Servers have had 1gbps Ethernet adapters built in for years, and S2io is banking on the steadily growing appetite for higher networking bandwidth. But it will be a long time before 10gbps is mainstream, predicted Insight64 analyst Nathan Brookwood.

"I don't think servers are going to be going to 10 gigabits en masse for quite a while," in part because the adapters use optical fibers to transmit data, rather than the less-expensive copper wires used for 1gbps networking, Brookwood said. "Until someone figures out how to do 10 gigabits over copper, it's going to be something only very large servers or switches tend to use."

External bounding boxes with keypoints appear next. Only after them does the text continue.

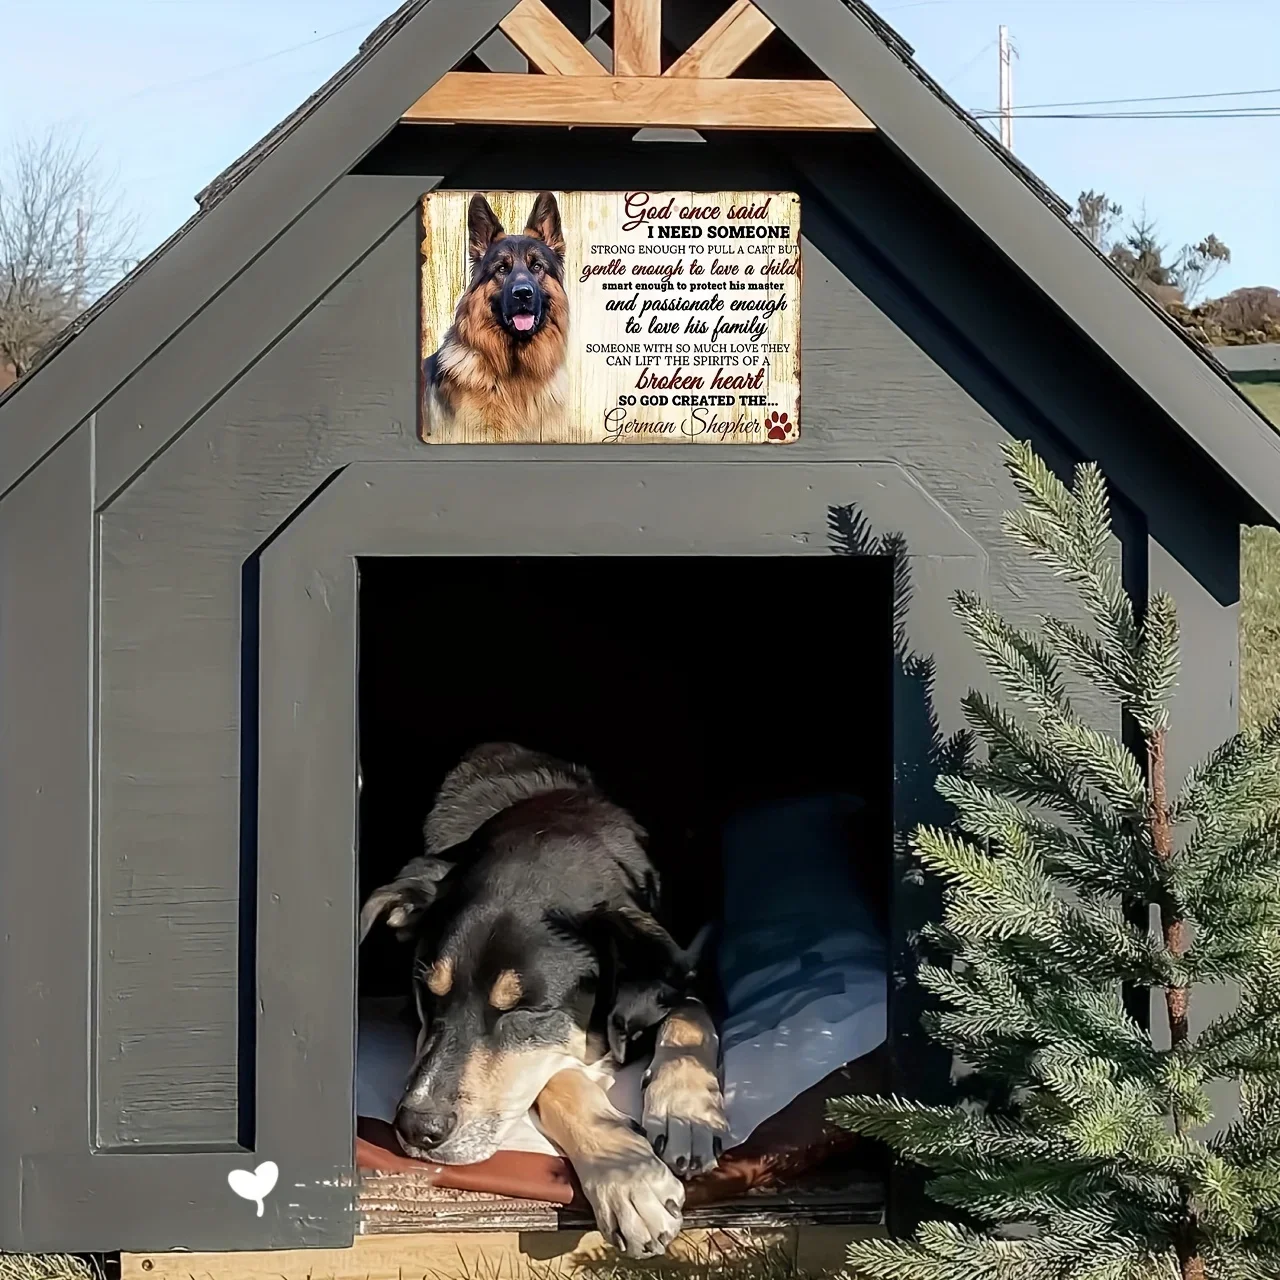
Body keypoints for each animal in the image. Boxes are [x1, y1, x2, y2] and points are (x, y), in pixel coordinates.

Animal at [360, 747, 732, 1254]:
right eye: (428, 995)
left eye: (525, 1010)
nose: (417, 1129)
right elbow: (558, 1076)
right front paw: (628, 1179)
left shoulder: (695, 962)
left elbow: (690, 1012)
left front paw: (687, 1109)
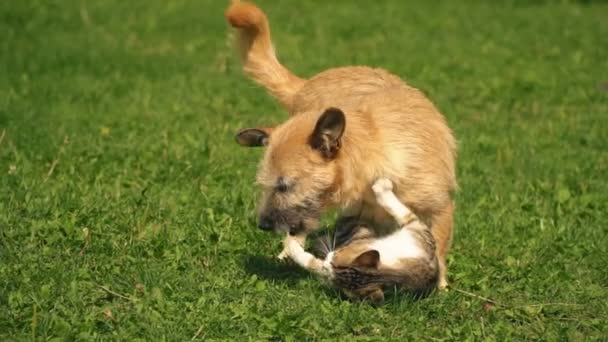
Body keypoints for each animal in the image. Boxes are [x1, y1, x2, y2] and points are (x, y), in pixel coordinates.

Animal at [227, 1, 456, 288]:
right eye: (266, 185)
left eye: (284, 186)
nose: (263, 225)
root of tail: (307, 84)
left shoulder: (440, 210)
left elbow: (439, 249)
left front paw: (439, 285)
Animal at [286, 179, 436, 302]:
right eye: (338, 253)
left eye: (335, 258)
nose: (326, 264)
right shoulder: (420, 232)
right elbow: (400, 210)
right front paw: (382, 186)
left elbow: (311, 262)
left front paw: (294, 247)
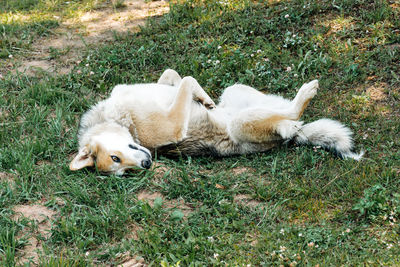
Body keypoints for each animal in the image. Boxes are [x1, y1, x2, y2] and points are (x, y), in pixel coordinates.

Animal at [70, 69, 364, 176]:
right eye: (118, 164)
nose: (146, 164)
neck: (116, 118)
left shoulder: (165, 85)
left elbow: (177, 77)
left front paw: (205, 100)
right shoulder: (173, 123)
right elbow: (186, 82)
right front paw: (202, 100)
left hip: (237, 91)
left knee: (278, 110)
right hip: (242, 124)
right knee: (291, 116)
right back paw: (298, 106)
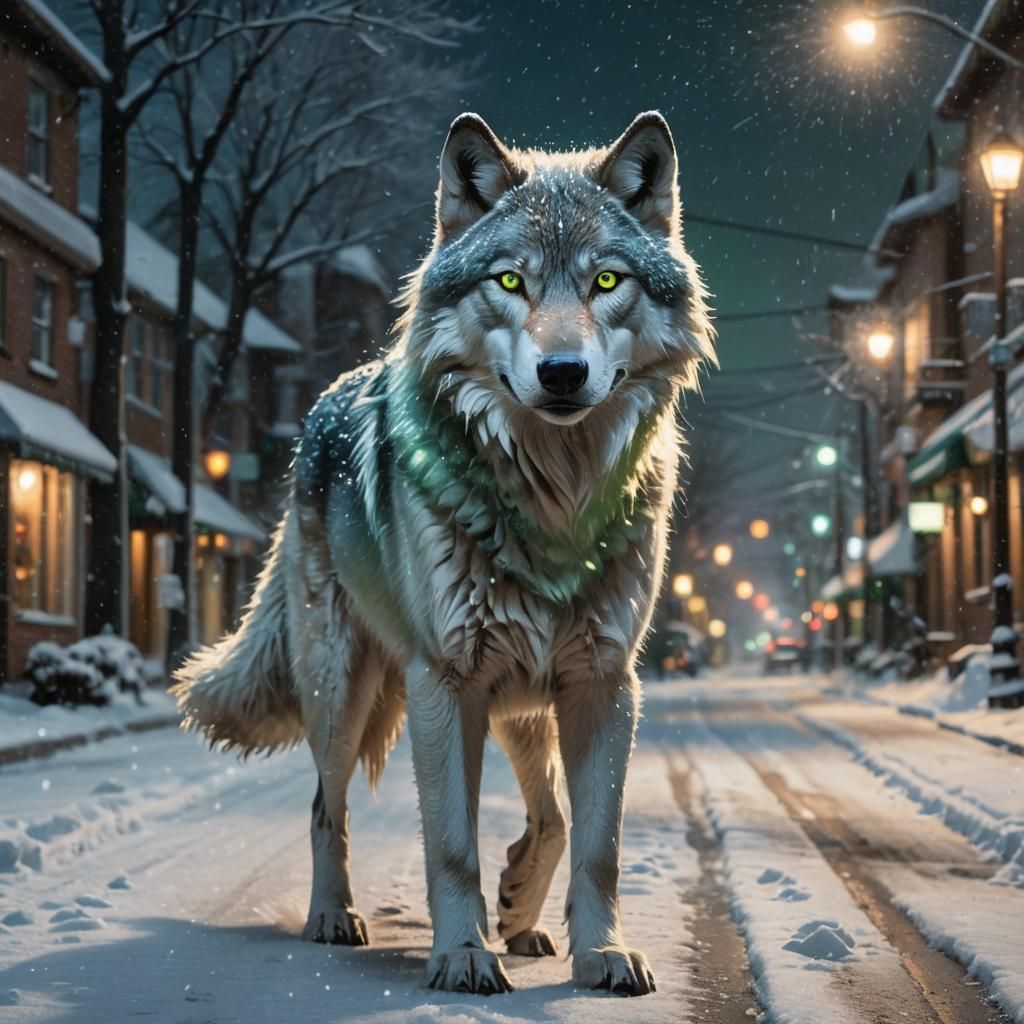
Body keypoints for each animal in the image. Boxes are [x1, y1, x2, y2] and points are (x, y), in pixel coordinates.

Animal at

S2io has partnerships with other server makers. Sun Microsystems announced a plan in August to build support for Xframe into its Solaris operating system for both its own Sparc processors and Advanced Micro Devices' Opteron chips. Silicon Graphics Inc. announced in May that it would offer the Xframe products. And Cray is offering the products on its XT3 supercomputers.

S2io's design uses a special-purpose processor to process network traffic encoded with the widely used TCP/IP standard that's the foundation of the Internet. That "offload" engine ensures that a server's main processor can perform useful work instead of spending most of its energy handling network traffic.